Weekly Update 1

"Where Sinks the Voice of Music into Silence"
Ancell Stronach, 1924


(The image has nothing to do with anything. I just like it. The auction catalogue notes, "Stronach's poetic title does little to reveal the meaning or moment that this work depicts, but it assists in evoking the atmosphere that the painting itself conveys. The feeling is symbolic and meaningful with a sense of mysticism, creativity, and spirituality.")

The goal for this week was 6000 words written and Chapter 2 fully drafted. These were meant to be the same thing, though Chapter 2 is done at 5300 words and I have another 1000 written on Chapter 3. So I'm nicely on schedule at the moment.

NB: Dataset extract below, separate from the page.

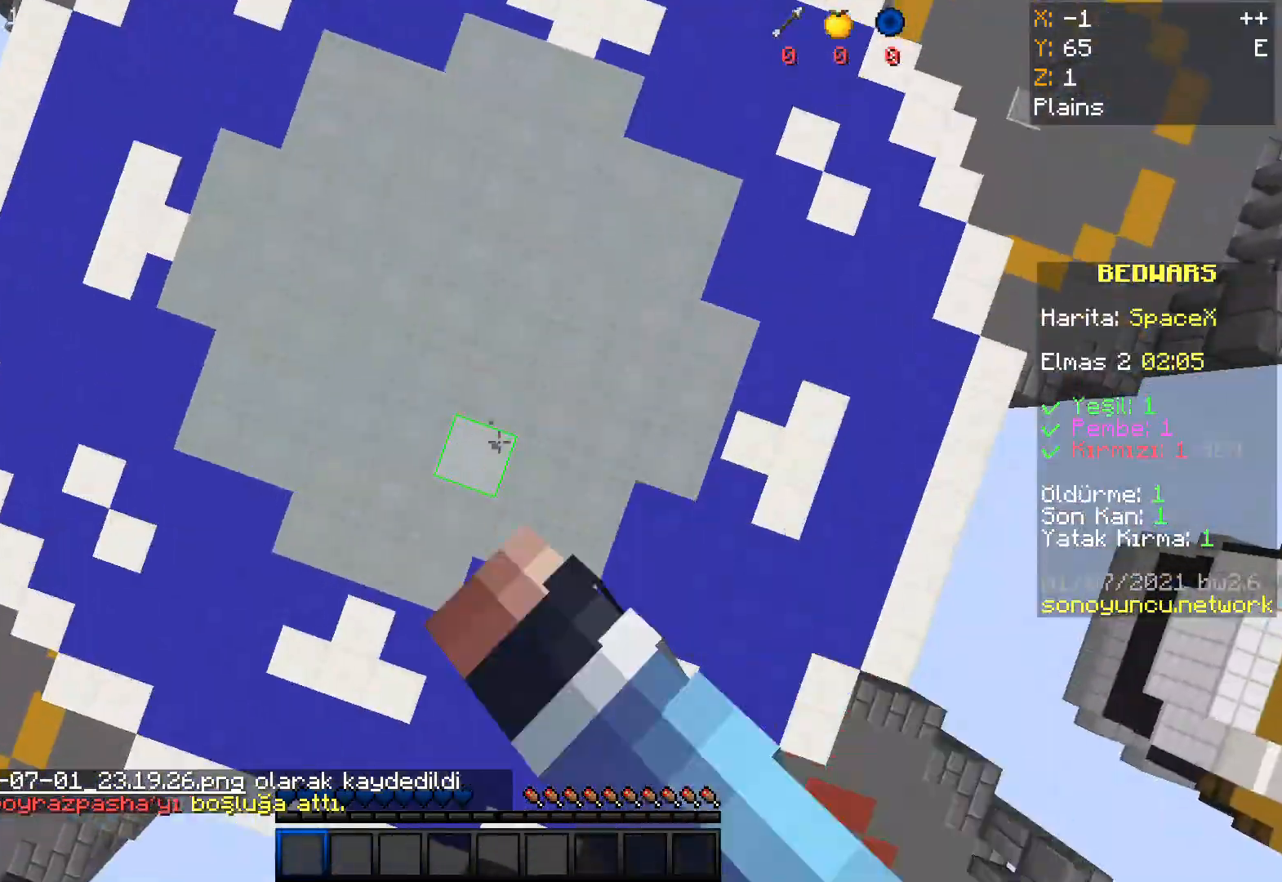
{"keys": [], "mouse": [], "events": [[101, "w", "down"], [201, "mouse_right", "up"], [267, "w", "up"], [401, "w", "down"], [501, "w", "up"]]}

Since I didn't have any desperate catching up to do, I took the morning to rehearse with my violinist friend for the first time in months. The voice of music very much did not sink down into silence.

A snippet from the week's work:

            Anselm probably never met a professed atheist. He knew non-Christians, certainly: formidable objections to the Christian account of redemption raised by some learned Jews recently arrived in London were a key impetus to his treatise on the Atonement (Cur Deus Homo, 1094–1098). But complete unbelief was something he knew as a possibility only from Scripture: “The Fool has said in his heart, ‘There is no God.’” Yet he took seriously the challenge of proving that there is a God, and that God is what Christians believe he is. Why?

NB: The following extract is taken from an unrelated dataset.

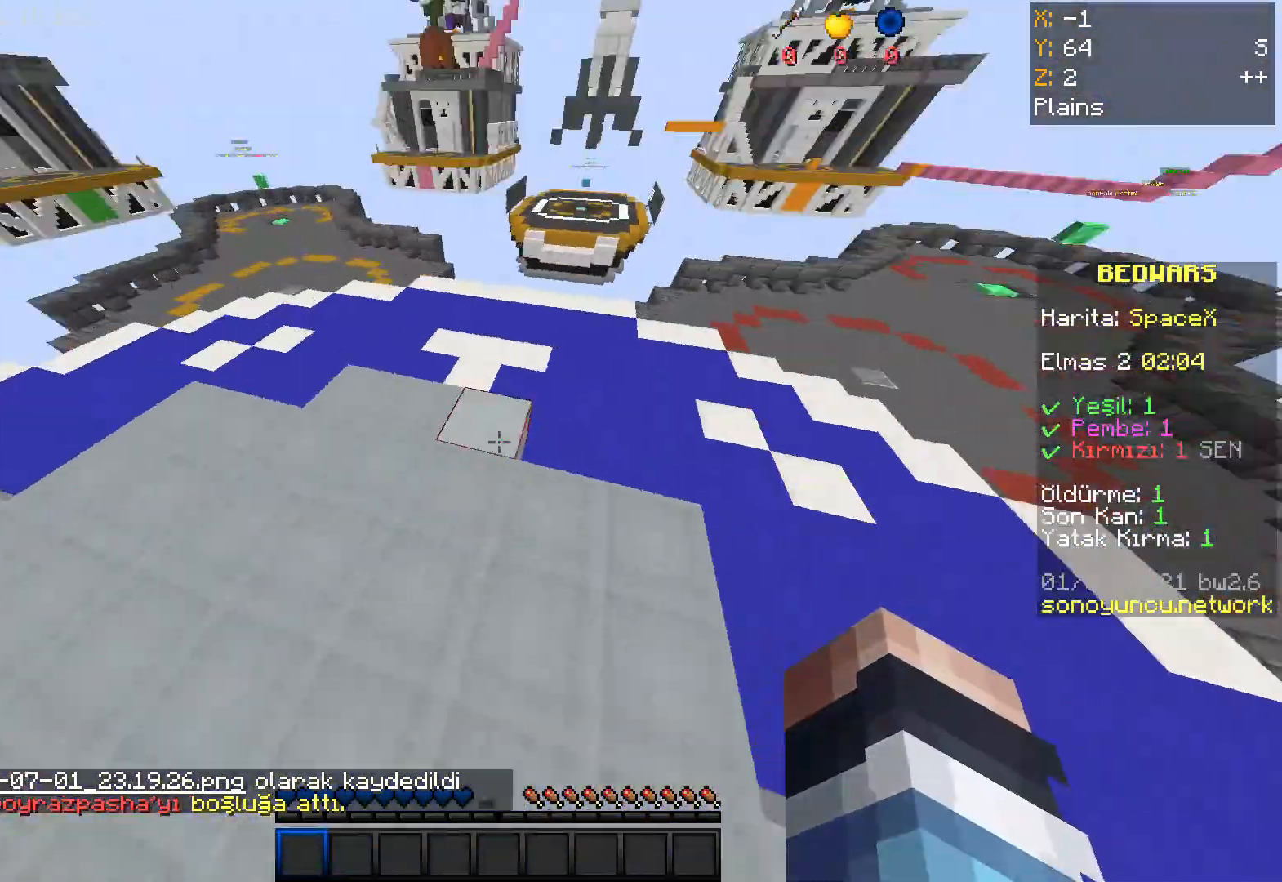
{"keys": ["w"], "mouse": [], "events": [[100, "w", "down"]]}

            It was not because unbelief was a live option, for him or for anyone he knew, but because he longed to understand what he believed. We owe to Anselm the phrase “faith seeking understanding,” which was the original title of the Proslogion, in which he set forth his most famous argument for the existence of God. We entirely miss the point of faith seeking understanding if we think of it purely as a matter of intellectual restlessness: I believe x, but I won’t feel as though my belief in x is intellectually respectable until I can offer a proof that x is true. The enterprise is at least as much a matter of love as it is of knowledge. I love the truth, and in faith I glimpse it, but only partially, fleetingly. I want to rest in it, luxuriate in it, possess it fully instead of merely yearning for it.

            Anselm’s arguments for the existence of God are efforts to possess the truth of God’s existence and nature as fully as possible. They begin with faith, in the sense that the motivation for engaging in the arguments is the lively desire to know in full what at first one only glimpses in part. But the arguments are meant to be persuasive, at least in principle, even to the unbeliever: for if I cannot put the existence and nature of God beyond the range of all scruple and doubt, how can I rest in it as something fully known?